What lines in this listing contain the string "และส"? Report each one by copying it.
★ ★ ★
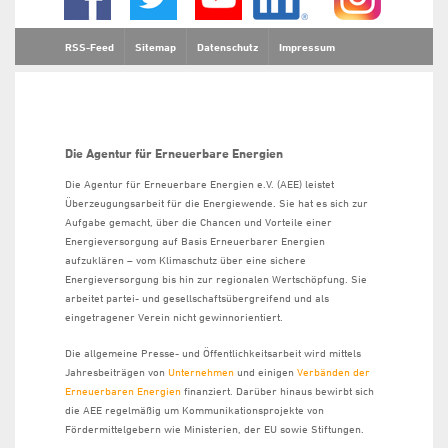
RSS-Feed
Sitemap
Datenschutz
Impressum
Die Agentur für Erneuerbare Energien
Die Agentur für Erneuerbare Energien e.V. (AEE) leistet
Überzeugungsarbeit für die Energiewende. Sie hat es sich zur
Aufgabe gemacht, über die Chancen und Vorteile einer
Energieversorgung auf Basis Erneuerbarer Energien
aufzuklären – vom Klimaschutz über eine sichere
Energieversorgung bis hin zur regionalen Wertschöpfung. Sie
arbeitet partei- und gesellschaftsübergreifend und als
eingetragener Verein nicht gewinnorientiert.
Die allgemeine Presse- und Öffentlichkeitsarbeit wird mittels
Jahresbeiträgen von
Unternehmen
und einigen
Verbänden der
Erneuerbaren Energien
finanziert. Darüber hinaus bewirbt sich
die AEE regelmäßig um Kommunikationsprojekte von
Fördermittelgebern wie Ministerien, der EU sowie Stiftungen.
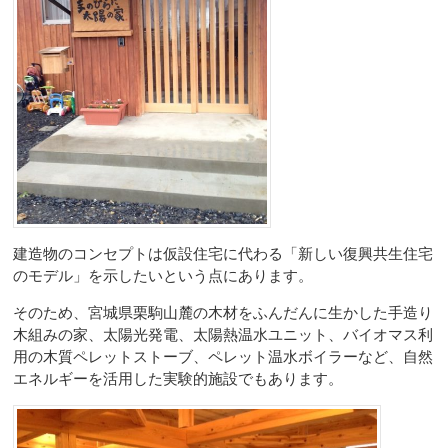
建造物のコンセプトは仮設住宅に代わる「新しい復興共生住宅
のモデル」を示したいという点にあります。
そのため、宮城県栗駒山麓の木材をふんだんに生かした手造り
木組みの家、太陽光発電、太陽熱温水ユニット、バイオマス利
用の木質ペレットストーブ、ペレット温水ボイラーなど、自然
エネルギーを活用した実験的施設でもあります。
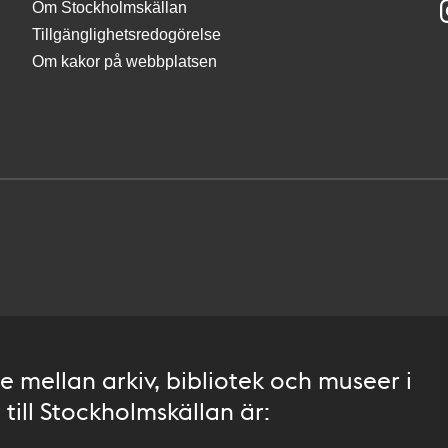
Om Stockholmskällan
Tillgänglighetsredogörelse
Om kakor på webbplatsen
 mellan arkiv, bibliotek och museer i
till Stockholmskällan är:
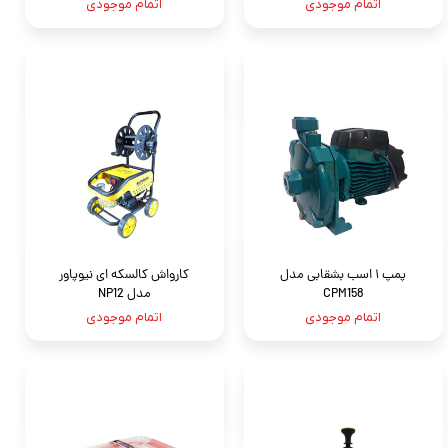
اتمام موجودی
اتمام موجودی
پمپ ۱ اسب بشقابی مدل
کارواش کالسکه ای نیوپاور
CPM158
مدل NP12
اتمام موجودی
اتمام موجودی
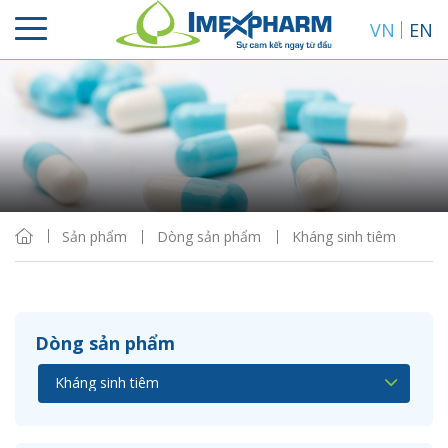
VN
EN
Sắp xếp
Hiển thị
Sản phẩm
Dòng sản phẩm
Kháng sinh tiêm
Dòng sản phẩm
★ ★ ★
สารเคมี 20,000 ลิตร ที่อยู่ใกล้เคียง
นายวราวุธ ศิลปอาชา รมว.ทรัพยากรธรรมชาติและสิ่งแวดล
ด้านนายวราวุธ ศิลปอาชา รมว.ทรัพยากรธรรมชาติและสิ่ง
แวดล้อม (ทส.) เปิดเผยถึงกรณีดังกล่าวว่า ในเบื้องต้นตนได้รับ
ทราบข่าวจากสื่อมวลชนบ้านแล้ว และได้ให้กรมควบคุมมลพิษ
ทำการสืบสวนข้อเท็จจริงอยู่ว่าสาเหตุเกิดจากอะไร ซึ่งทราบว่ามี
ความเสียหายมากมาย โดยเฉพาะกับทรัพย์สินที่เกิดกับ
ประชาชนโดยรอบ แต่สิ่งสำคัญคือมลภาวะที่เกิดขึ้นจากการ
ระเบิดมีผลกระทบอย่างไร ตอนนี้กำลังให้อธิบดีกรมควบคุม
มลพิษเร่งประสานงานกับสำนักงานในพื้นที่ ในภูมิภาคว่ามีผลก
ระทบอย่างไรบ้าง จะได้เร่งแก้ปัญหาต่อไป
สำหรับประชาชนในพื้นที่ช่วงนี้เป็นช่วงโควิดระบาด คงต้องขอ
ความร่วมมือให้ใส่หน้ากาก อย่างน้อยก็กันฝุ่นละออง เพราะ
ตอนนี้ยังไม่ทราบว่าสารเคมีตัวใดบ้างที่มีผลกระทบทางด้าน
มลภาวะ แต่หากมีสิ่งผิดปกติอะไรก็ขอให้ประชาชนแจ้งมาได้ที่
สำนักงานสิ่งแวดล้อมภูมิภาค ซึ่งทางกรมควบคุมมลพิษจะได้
★ ★ ★
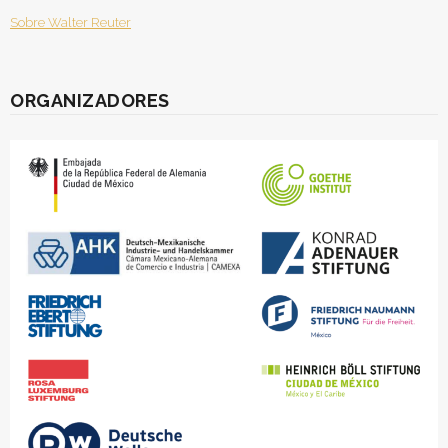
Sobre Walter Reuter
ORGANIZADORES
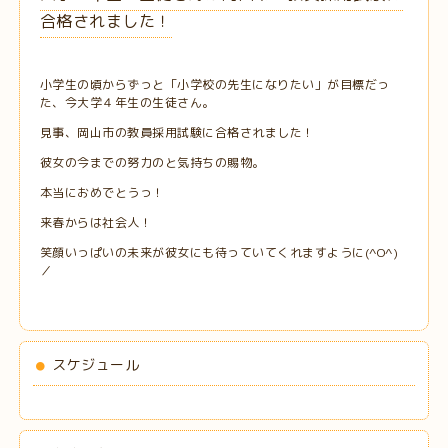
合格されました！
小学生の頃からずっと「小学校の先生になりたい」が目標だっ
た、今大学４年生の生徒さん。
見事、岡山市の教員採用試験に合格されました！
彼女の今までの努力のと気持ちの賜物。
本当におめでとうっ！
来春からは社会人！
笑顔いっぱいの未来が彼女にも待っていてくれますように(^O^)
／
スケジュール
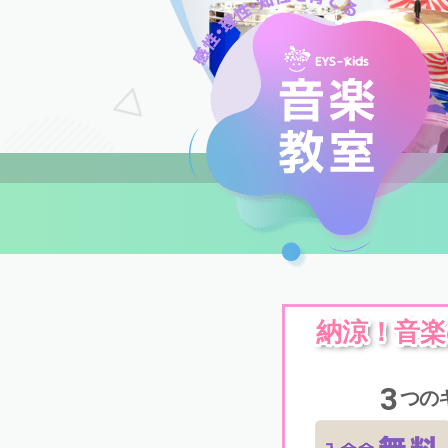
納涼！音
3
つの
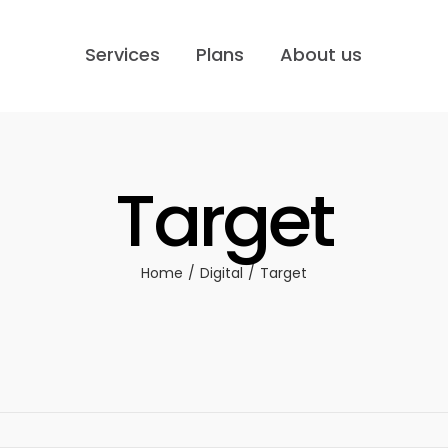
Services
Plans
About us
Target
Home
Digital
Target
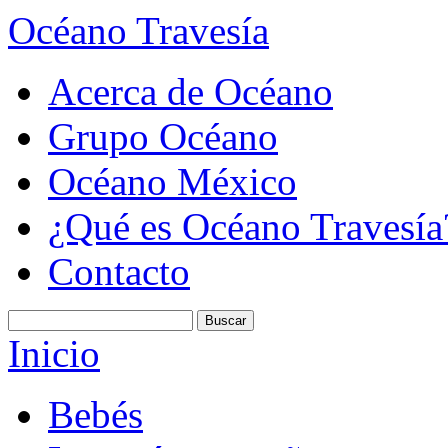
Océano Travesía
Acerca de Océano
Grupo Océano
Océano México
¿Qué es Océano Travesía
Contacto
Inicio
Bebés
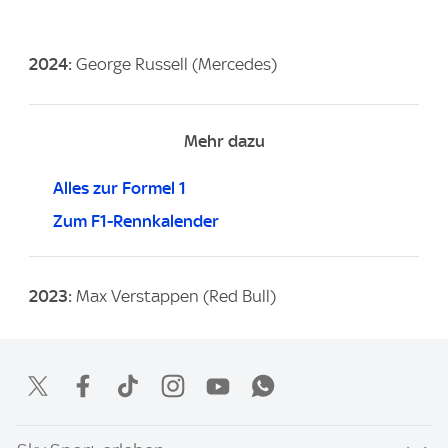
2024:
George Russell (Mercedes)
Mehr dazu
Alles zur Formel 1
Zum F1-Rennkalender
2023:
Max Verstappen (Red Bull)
★ ★ ★
Written answer:
นายวราวุธ ศิลปอาชา รมว.ทรัพยากรธรรมชาติและสิ่งแวดล
ด้านนายวราวุธ ศิลปอาชา รมว.ทรัพยากรธรรมชาติและสิ่ง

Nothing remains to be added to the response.